PROVIDED INFORMATION
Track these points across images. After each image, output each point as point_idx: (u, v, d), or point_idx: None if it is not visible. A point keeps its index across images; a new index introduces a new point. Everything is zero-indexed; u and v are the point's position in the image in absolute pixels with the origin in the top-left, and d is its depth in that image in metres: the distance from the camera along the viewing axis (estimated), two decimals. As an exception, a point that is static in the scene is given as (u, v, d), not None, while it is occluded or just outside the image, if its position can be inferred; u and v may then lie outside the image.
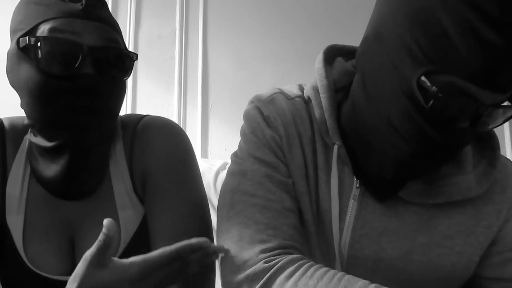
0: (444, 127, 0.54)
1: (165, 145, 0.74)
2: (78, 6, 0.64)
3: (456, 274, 0.66)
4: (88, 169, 0.69)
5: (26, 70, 0.64)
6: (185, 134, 0.78)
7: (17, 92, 0.69)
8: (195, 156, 0.77)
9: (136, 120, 0.76)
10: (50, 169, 0.67)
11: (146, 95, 1.99)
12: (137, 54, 0.71)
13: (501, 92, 0.52)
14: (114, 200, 0.72)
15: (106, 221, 0.49)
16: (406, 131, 0.56)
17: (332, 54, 0.72)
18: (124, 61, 0.69)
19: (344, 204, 0.66)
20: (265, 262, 0.57)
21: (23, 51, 0.64)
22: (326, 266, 0.59)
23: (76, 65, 0.62)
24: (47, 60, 0.62)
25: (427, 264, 0.65)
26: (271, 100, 0.70)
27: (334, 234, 0.65)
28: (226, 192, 0.67)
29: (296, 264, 0.57)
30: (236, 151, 0.71)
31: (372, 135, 0.62)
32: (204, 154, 1.96)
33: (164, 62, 2.01)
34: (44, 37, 0.62)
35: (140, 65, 2.02)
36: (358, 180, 0.66)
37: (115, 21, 0.71)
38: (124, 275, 0.49)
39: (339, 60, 0.72)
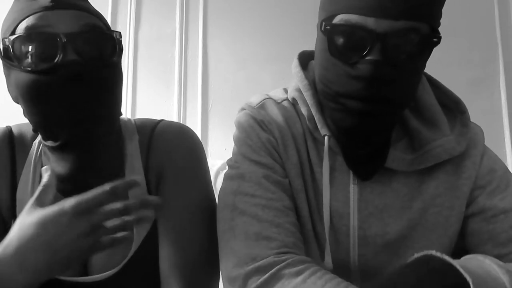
0: (354, 60, 0.61)
1: (181, 148, 0.75)
2: None
3: (452, 228, 0.71)
4: (96, 166, 0.67)
5: (15, 75, 0.63)
6: (199, 139, 0.79)
7: (20, 104, 0.67)
8: (207, 162, 0.79)
9: (154, 124, 0.77)
10: (62, 167, 0.66)
11: (146, 95, 1.99)
12: (120, 32, 0.69)
13: (393, 18, 0.58)
14: None
15: (44, 170, 0.59)
16: (331, 75, 0.65)
17: (305, 59, 0.79)
18: (107, 42, 0.67)
19: (346, 190, 0.70)
20: (275, 257, 0.60)
21: (6, 58, 0.63)
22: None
23: (58, 55, 0.61)
24: (29, 58, 0.61)
25: (425, 225, 0.71)
26: (261, 105, 0.75)
27: (325, 220, 0.68)
28: (227, 195, 0.69)
29: (306, 264, 0.60)
30: (230, 157, 0.74)
31: (331, 104, 0.68)
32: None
33: (164, 62, 2.01)
34: (18, 36, 0.61)
35: (140, 65, 2.02)
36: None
37: (92, 6, 0.69)
38: (62, 207, 0.54)
39: (312, 63, 0.78)
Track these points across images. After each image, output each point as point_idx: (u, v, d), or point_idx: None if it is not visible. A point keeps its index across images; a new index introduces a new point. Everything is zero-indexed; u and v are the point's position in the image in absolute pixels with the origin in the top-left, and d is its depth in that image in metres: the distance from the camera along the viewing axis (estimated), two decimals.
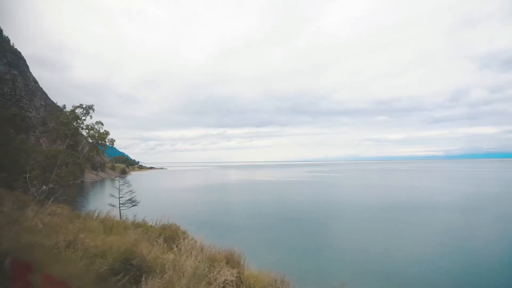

WORK INSTRUCTIONS
Every line from the one containing "32: (204, 154, 1.96)" to the end of the material above is to be returned exactly, with the pictures left out.

RESPONSE BOX
32: (204, 154, 1.96)
33: (164, 62, 2.01)
34: (44, 37, 0.62)
35: (140, 65, 2.02)
36: (358, 180, 0.66)
37: (115, 21, 0.71)
38: (124, 275, 0.49)
39: (339, 60, 0.72)
0: (354, 60, 0.61)
1: (181, 148, 0.75)
2: None
3: (452, 228, 0.71)
4: (96, 166, 0.67)
5: (15, 75, 0.63)
6: (199, 139, 0.79)
7: (20, 104, 0.67)
8: (207, 162, 0.79)
9: (154, 124, 0.77)
10: (62, 167, 0.66)
11: (146, 95, 1.99)
12: (120, 32, 0.69)
13: (393, 18, 0.58)
14: None
15: (44, 170, 0.59)
16: (331, 75, 0.65)
17: (305, 59, 0.79)
18: (107, 42, 0.67)
19: (346, 190, 0.70)
20: (275, 257, 0.60)
21: (6, 58, 0.63)
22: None
23: (58, 55, 0.61)
24: (29, 58, 0.61)
25: (425, 225, 0.71)
26: (261, 105, 0.75)
27: (325, 220, 0.68)
28: (227, 195, 0.69)
29: (306, 264, 0.60)
30: (230, 157, 0.74)
31: (331, 104, 0.68)
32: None
33: (164, 62, 2.01)
34: (18, 36, 0.61)
35: (140, 65, 2.02)
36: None
37: (92, 6, 0.69)
38: (62, 207, 0.54)
39: (312, 63, 0.78)
Track these points across images. After each image, output each point as point_idx: (u, v, d), or point_idx: None if it is not visible. A point keeps its index across images; a new index introduces a new point. Everything is zero-indexed; u and v are the point's position in the image in absolute pixels with the origin in the top-left, and d is its depth in that image in metres: the distance from the camera along the viewing axis (estimated), two decimals.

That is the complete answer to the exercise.